Excerpt:
Log in

No account? Create an account
The Conversation Pit [entries|archive|friends|userinfo]
Rob Landley

[ website | My Website ]
[ userinfo | livejournal userinfo ]
[ archive | journal archive ]

More fun with containers. [Dec. 22nd, 2010|04:54 am]
Rob Landley
[Current Location |Russian Federation, Долгопрудный]
[mood |jetlagged]
[music |Would be nice.]

Hanging out in Russia (the land of truly enormous spoons) with the engineers at Parallels' main office in Moscow, trying to absorb giant info-dumps and get over jetlag at the same time. They have an energy drink called "Adrenaline Rush" here, which is not bad.

Calling up google.com redirects to google.ru here, with no obvious way to make it not do that. (The non-obvious way to make it not do that turns out to be to visit google.com/en instead of google.com.)

Buying a local sim card for one's phone is apparently the same category of ordeal it is in the US, only with more paperwork and a language barrier. Decided to hold off until _next_ trip for that.

I wonder how you preview to see if you got the lj-cut tag right?

There are several different Linux contianers projects, but the one that made it into the vanilla kernel is loosely based on Google's cgroups stuff. The openvz one is most extensive feature-wise, but its userspace control knobs (the vzctl package) are based on system calls and ioctls that are only in the openvz kernel, not in vanilla. The new project started to add controls for what's in vanilla is the LXC package, which is full of rough edges and coded in the worst IBM "infrastructure in search of a user" style. (Maybe I'm spoiled by embedded development, where unused code is ruthlessly removed. Writing code you don't actually need and aren't currently using, just in case somebody someday might, is considered a BAD thing there.)

So I'm using the LXC package to set up a containers test environment, which is kind of painful. LXC's development history seems to consist largely of patches like this which literally do nothing but make the code bigger and more convoluted. They insist on needing capabilities but their scripts check to make sure they're running as root. You have to read through a huge amount of code to find the parts that are actually _doing_ anything, rather than just wrappers passing data around between themselves and checking that the previous wrapper layer agreed with the current wrapper layer about the format of said data. So when the code does something wrong, finding the relevant bits is the kind of expedition you bring Indiana Jones along for.

The data:

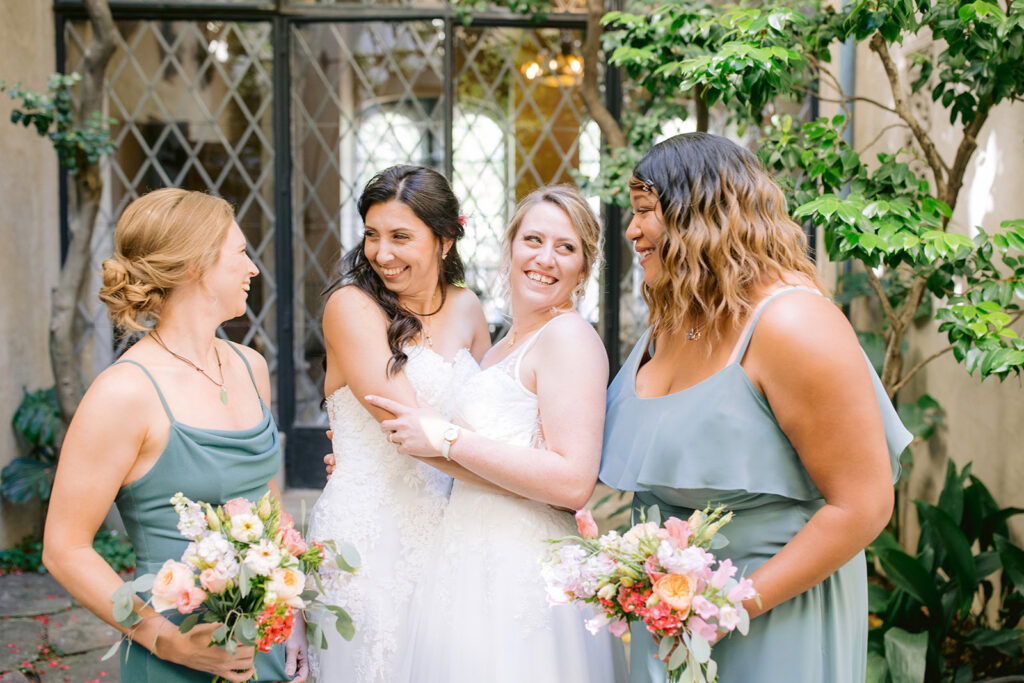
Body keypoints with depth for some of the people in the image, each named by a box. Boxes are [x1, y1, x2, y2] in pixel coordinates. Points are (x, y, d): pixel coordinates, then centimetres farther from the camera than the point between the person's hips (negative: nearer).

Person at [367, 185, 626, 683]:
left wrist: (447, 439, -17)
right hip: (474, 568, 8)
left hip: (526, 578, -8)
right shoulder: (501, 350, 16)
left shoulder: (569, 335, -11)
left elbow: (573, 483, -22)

* * *

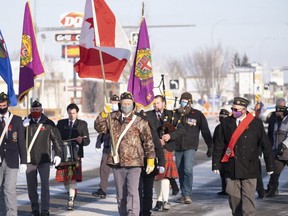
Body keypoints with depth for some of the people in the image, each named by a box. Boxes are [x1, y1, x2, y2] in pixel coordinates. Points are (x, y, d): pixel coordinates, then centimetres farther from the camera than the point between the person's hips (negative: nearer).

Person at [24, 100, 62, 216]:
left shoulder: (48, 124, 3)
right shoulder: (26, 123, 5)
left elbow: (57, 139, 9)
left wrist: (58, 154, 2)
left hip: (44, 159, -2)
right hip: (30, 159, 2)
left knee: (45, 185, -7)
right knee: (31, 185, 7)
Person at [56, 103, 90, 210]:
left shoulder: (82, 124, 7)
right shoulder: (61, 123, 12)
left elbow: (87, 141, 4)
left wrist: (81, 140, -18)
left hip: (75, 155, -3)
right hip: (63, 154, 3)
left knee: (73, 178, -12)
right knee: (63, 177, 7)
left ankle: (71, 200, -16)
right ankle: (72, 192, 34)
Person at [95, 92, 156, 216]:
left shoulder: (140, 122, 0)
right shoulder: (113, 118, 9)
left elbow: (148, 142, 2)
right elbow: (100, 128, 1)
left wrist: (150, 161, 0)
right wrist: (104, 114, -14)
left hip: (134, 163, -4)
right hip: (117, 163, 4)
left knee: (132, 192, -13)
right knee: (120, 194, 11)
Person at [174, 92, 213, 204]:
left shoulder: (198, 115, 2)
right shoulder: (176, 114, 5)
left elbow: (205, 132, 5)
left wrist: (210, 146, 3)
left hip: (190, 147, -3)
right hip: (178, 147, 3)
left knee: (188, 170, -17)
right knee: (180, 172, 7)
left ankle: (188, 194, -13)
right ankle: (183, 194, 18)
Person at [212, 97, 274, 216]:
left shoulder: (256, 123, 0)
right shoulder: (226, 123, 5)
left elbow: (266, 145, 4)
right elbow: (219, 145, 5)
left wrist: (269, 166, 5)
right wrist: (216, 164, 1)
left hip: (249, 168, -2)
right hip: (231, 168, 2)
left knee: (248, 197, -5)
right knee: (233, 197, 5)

Tasks:
[a] Answer these questions about the blog post, one a line:
(i) What is the energy drink the writer mentions called?
(ii) What address reaches Google without the redirect to google.ru?
(iii) Which package holds the userspace control knobs for openvz?
[b] Reproduce word for word the stretch of the blog post from "Buying a local" through "trip for that.".
[c] Decide whether each statement agrees with the blog post, answering yes or no and quoting the words that settle it:
(i) The writer bought a local SIM card for the phone on this trip.
(ii) The containers project that made it into the vanilla kernel is loosely based on Google's cgroups work.
(iii) LXC's scripts check that they are running as root.
The items placed between the blog post and this point are separate material.

Numbered answers:
[a]
(i) "Adrenaline Rush"
(ii) google.com/en
(iii) The vzctl package

[b]
Buying a local sim card for one's phone is apparently the same category of ordeal it is in the US, only with more paperwork and a language barrier. Decided to hold off until _next_ trip for that.

[c]
(i) No: "Decided to hold off until _next_ trip for that."
(ii) Yes: "the one that made it into the vanilla kernel is loosely based on Google's cgroups stuff"
(iii) Yes: "their scripts check to make sure they're running as root"